### TEXT BLOCK
VI. “Legal Privilege” Under German Law
In contrast to most common law jurisdictions, there is no comprehensive system of legal privilege in Germany. Indeed, as a general rule, attorney-client correspondence and attorney work product are not protected from search and seizure by public authorities. Instead, the law protects information and documents in the custody of certain protected groups of individuals, such as attorneys, medical doctors, members of the clergy, etc. Consequently, an attorney may have the right (and duty) to refuse to testify and to surrender client-related documents. The same documents are not protected, however, when they are seized at the client’s premises. The exact scope of the legal privilege, in particular in the context of internal investigation, remains highly controversial under the current legal regime.
An exception is made in connection with criminal or administrative offenses. Here, correspondence between the client and its criminal defense attorney is fully protected from search and seizure from the moment the prosecutor’s investigation against a specific individual has commenced. The same protection exists with respect to the communication between a company and its dedicated defense counsel once investigations into a potential corporate offense have been initiated.
The case law in Germany under the current legal regime has not been entirely clear as to whether this broader approach to legal privilege also extends to documents produced in the context of internal investigations. There have been many instances in the past where prosecutors have successfully seized internal investigation reports and other documents even from law firms on the basis that those law firms were “only” tasked with investigating potential offenses (as opposed to defending against prosecution) and/or their client was not (yet) being investigated by the prosecutors at the time of the creation of internal investigation reports.

### INFORMATION PROVIDED
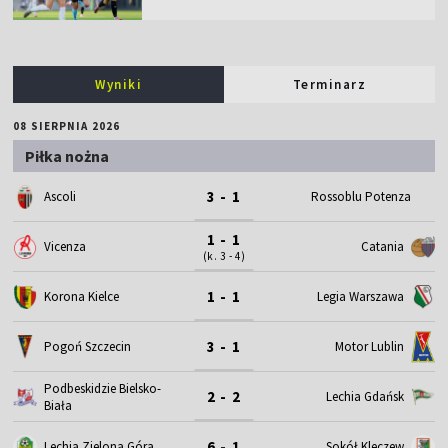
Wyniki
Terminarz
08 SIERPNIA 2026
Piłka nożna
3 - 1
Ascoli
Rossoblu Potenza
1 - 1
Vicenza
Catania
(k. 3 - 4)
1 - 1
Korona Kielce
Legia Warszawa
3 - 1
Motor Lublin
Pogoń Szczecin
Podbeskidzie Bielsko-
2 - 2
Lechia Gdańsk
Biała
6 - 1
Lechia Zielona Góra
Sokół Kleczew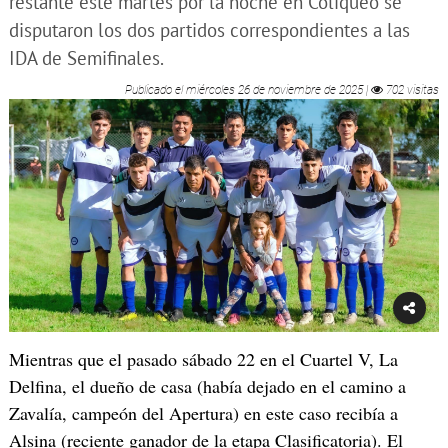
restante este martes por la noche en Coliqueo se
disputaron los dos partidos correspondientes a las
IDA de Semifinales.
Publicado el
miércoles 26 de noviembre de 2025
|
702 visitas
Mientras que el pasado sábado 22 en el Cuartel V, La
Delfina, el dueño de casa (había dejado en el camino a
Zavalía, campeón del Apertura) en este caso recibía a
Alsina (reciente ganador de la etapa Clasificatoria). El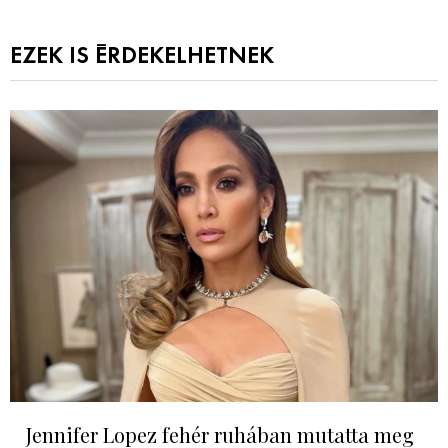
EZEK IS ÉRDEKELHETNEK
Jennifer Lopez fehér ruhában mutatta meg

### TASKS
(A) In the text on legal privilege under German law, from what point is correspondence between a client and its criminal defense attorney fully protected from search and seizure?
(B) Resume the text on legal privilege under German law, picking up after its last sentence.

### REPLIES
(A) From the moment the prosecutor's investigation against a specific individual has commenced.

(B)
The Draft Bill endorses the narrow approach. Communications with and work products of attorneys tasked with the internal investigation will generally not be subject to protection from search and seizure. Conversely, communications with defense counsel are protected. The resulting de facto obligation to retain separate counsel for the investigation, on the one hand, and the defense, on the other hand, is intended to make it impossible to “blur the lines” between investigatory and defense work. Whether this approach will promote or deter internal investigations and cooperation with prosecutors remains to be seen. It is also not yet certain whether this approach to legal privilege will survive the parliamentary process.
With the Draft Bill for a "Law to Strengthen the Integrity in the Business Sector," Germany is on the right path to modernizing and complementing its traditionally rudimentary corporate sanctions regime. As a result, the sanctioning of corporations in Germany will be brought up to international standards. Companies need to be mindful of the versatile “toolbox” that the legislature is handing to prosecutors and courts to prosecute corporate offenses by virtue of the Draft Bill.
At the same time, companies are given a clear incentive to cooperate with prosecutors. Unfettered cooperation will not only lead to lower fines, it may also avoid the publication of a sanctions decision or help convince the prosecutor to drop the charges before a public trial.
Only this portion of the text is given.